Hughes Supply, Inc. v. A.A. Electric Corp.

145 F.R.D. 590 | M.D. Fla. | 1993

ORDER ON MOTIONS FOR SUMMARY JUDGMENT AND ATTORNEY’S FEES

KOVACHEVICH, District Judge.

Plaintiff, Hughes Supply, Inc. (“Hughes”), initiated this litigation against the defendants A.C. Electric Corporation of Lee County (“A.C. Electric”) and Joe M. Mazurkiewicz, Jr. in order to collect on a judgment entered against the defendants on June 18, 1991, in the amount of $18,-033.48 plus interest. Plaintiff, Hughes, subsequently implead the defendant, E.D.W., Inc. (“E.D.W”) pursuant to § 56.-29, Fla.Stat., proceedings supplementary. Plaintiff claims that E.D.W. is liable for either the full amount of the judgment or in the alternative, liable to the Plaintiff for funds in E.D.W.’s possession which rightfully belong to the defendants, A.C. Electric and/or Joe M. Mazurkiewicz. The implead defendant, E.D.W. then filed a Fourth Party Complaint and Counterclaim for Interpleader, suing as “fourth party” defendants, C.E.S. Industries, Inc. (“C.E.S”), Fountain Fire Extinguisher Sales & Service, Inc. (“Fountain Fire”), the United States of America, the Internal Revenue Service (“IRS”), and American Legion Post No. 90 (“American Legion”).
-*-
### WHAT IS BEING ASKED
Render this sentence from the court order in Spanish: "Plaintiff claims that E.D.W. is liable for either the full amount of the judgment or in the alternative, liable to the Plaintiff for funds in E.D.W.'s possession which rightfully belong to the defendants, A.C. Electric and/or Joe M. Mazurkiewicz." The items after the court order can be left aside.

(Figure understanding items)
-*-
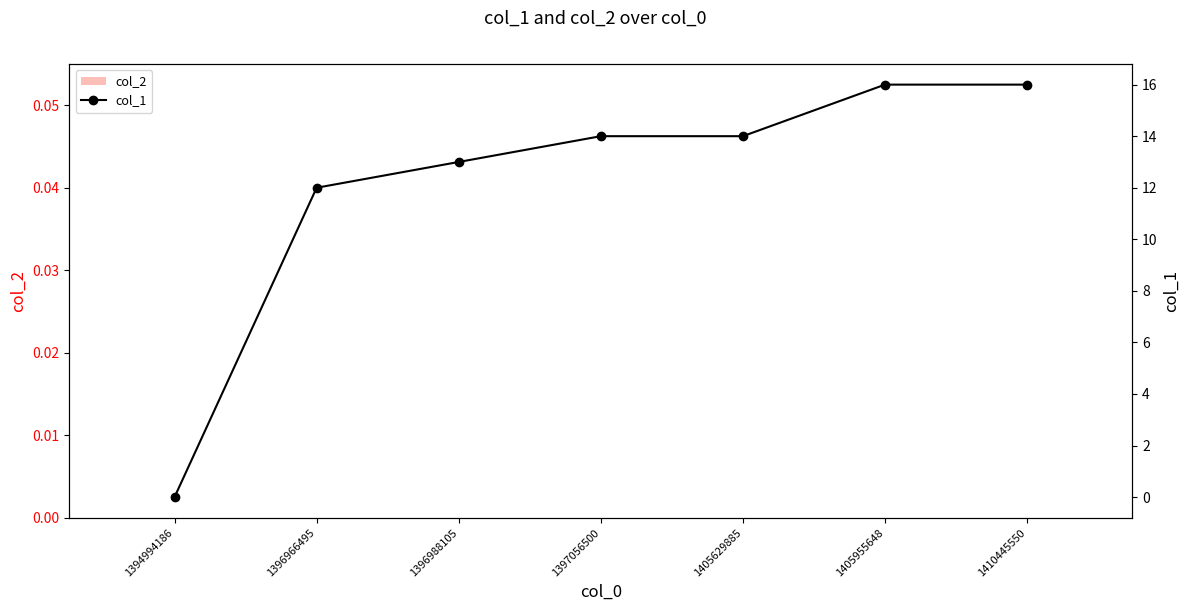

What is the difference between the col_1 values at 1405955648 and 1405629885?

2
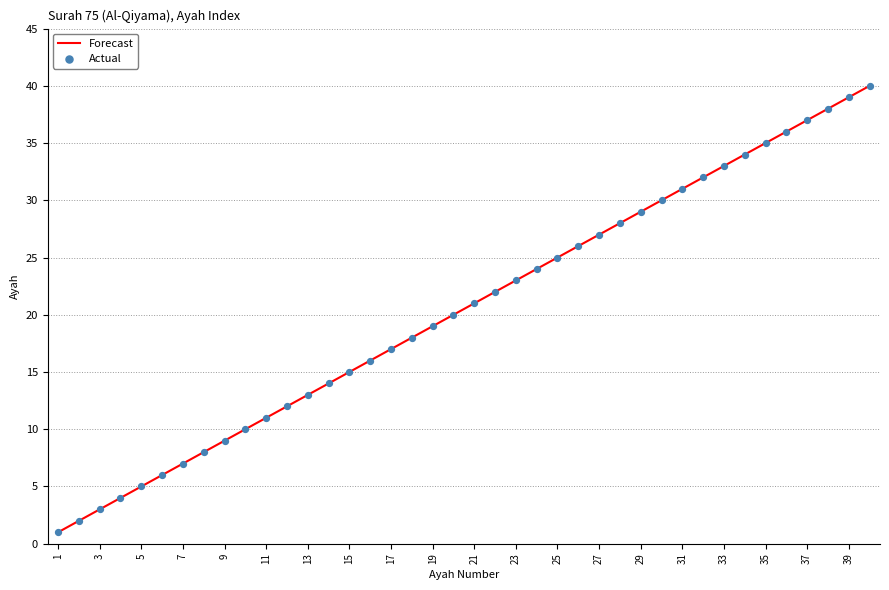

What is the difference between the maximum and minimum values?

39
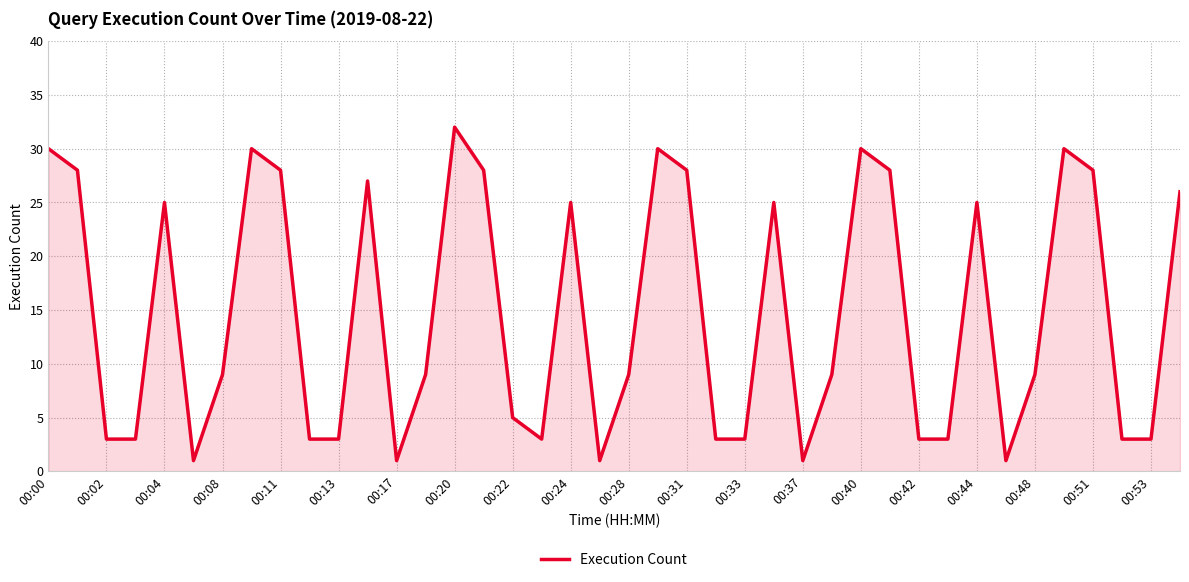

What is the maximum value shown in the chart?

32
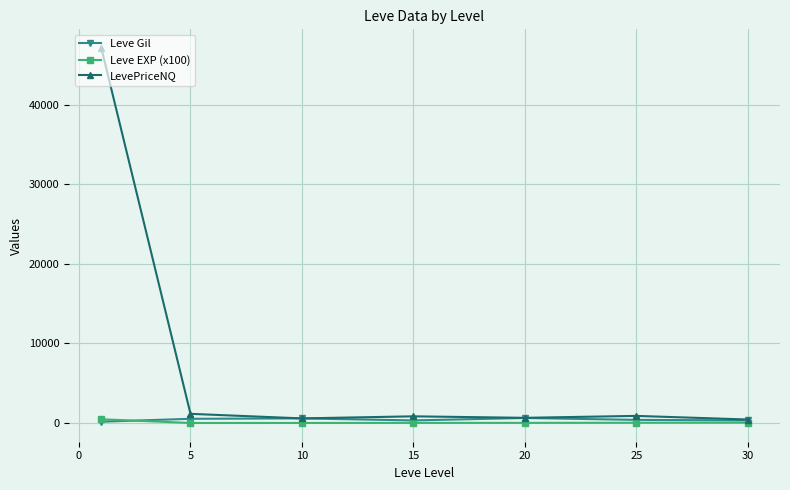

Which series has the largest range (max minus min)?

LevePriceNQ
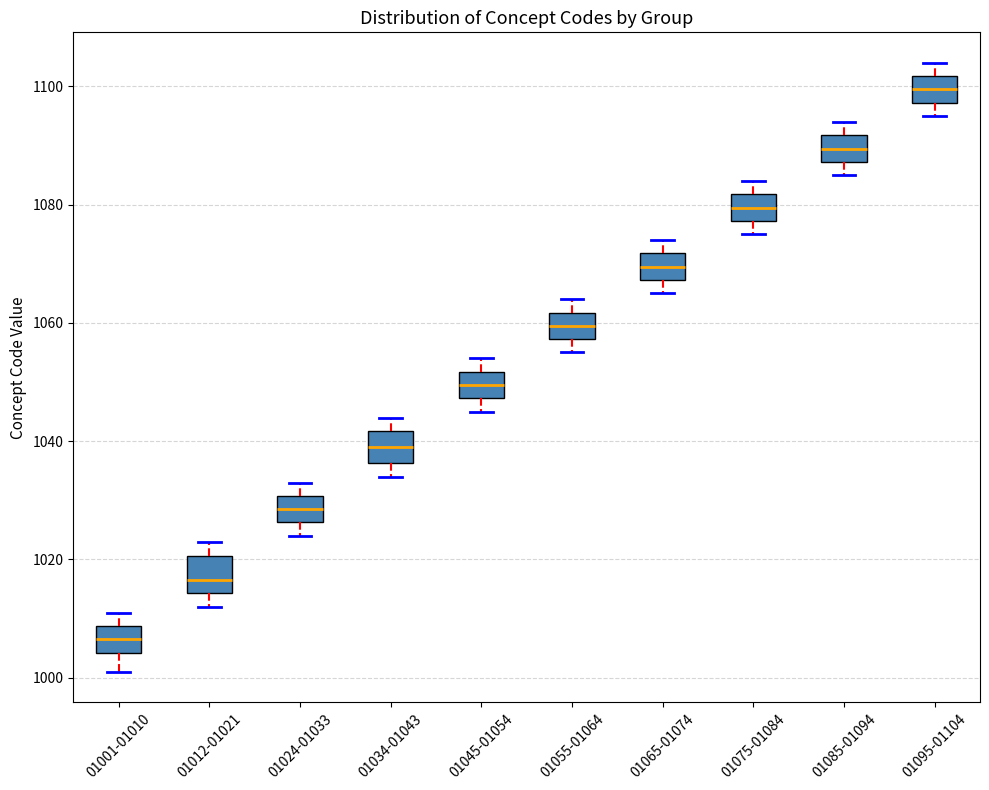

Reading left to right, read every box against the y-axis: the position of its median line, the range the box covers, and the ends of its whiskers. The values are not printed on the chart, so give them approximately, as read against the axis.

01001-01010: median 1006, box 1004 to 1008, whiskers 1002 to 1012
01012-01021: median 1016, box 1014 to 1020, whiskers 1012 to 1024
01024-01033: median 1028, box 1026 to 1030, whiskers 1024 to 1034
01034-01043: median 1040, box 1036 to 1042, whiskers 1034 to 1044
01045-01054: median 1050, box 1048 to 1052, whiskers 1046 to 1054
01055-01064: median 1060, box 1058 to 1062, whiskers 1056 to 1064
01065-01074: median 1070, box 1068 to 1072, whiskers 1066 to 1074
01075-01084: median 1080, box 1078 to 1082, whiskers 1076 to 1084
01085-01094: median 1090, box 1088 to 1092, whiskers 1086 to 1094
01095-01104: median 1100, box 1098 to 1102, whiskers 1096 to 1104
-*-
### RESULT OF THIS TASK
El demandante alega que E.D.W. es responsable ya sea por el monto total de la sentencia o, alternativamente, responsable ante el demandante por los fondos en posesión de E.D.W. que legítimamente pertenecen a los demandados, A.C. Electric y/o Joe M. Mazurkiewicz.